Representational image

(Babak Tafreshi/NASA/APOD)

Whether it’s a lover, a close pal, or even your own children or parents, having someone you love move away can be painful, to say the least. But perhaps one of the most excruciating parts of this ordeal can be the sense of disconnection arising from living in differing time zones. If you’ve been feeling this way recently, we have some news that could help lend you a momentary sense of congruence once again.

According to’s calculations, tonight (December 6) is shaping up to be an exceptional night, since about 85% of the world’s population will experience nighttime simultaneously for a brief moment.

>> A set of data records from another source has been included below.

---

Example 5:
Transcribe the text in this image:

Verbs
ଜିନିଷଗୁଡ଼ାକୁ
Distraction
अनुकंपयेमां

This is because the Earth’s orientation to the Sun will leave most of Asia, Europe and Africa — which account for most of the global population — in the shadows.

This global “black-out” will occur at 1:26 AM, Indian Standard Time. This means that if you wanted to stare at the stars with your UK-based partner, you’d only have to be awake a little after midnight to pursue this romantic endeavour.

Asia alone holds the share of 60% of the world’s population, so it is no wonder that its inclusion into the shadows plays a considerable role in this feat. In comparison, both North and South America (which will be illuminated during this time) only contribute about 13% combined. There might, of course, be subtle discrepancies in these numbers due to the dynamics of population migrations.

All in all, if we consider the strictest definition of nighttime, where the Sun falls 18° below the horizon, tonight comes out as the clear winner. However, if we consider what “feels like” nighttime — which includes some part of twilight as well — December 27 comes out as a worthy contender to steal the throne of darkness. On that date, 86% of the Earth will experience perceived nighttime simultaneously!